> _Brief_: Could you filter the data below down to the lines that hold the word "fonctionne"?

[Records from a dataset]

-- Opening Marker --

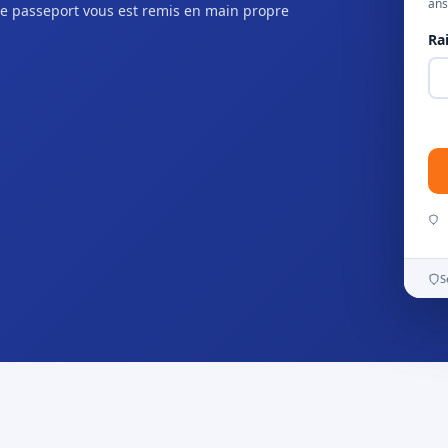
ans
e passeport vous est remis en main propre
Ra
S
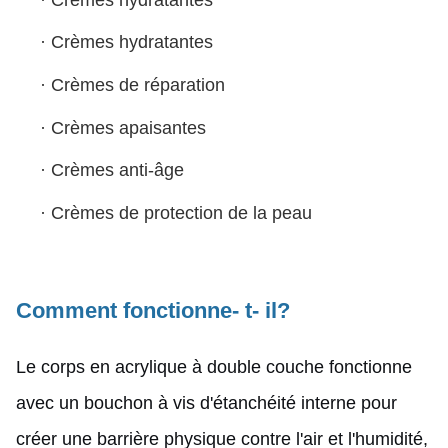
·
Crèmes hydratantes
·
Crèmes de réparation
·
Crèmes apaisantes
·
Crèmes anti-âge
·
Crèmes de protection de la peau
Comment fonctionne- t- il?
Le corps en acrylique à double couche fonctionne
avec un bouchon à vis d'étanchéité interne pour
créer une barrière physique contre l'air et l'humidité,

-- Closing Marker --

> _Answer for this exercise_:
Comment fonctionne- t- il?
Le corps en acrylique à double couche fonctionne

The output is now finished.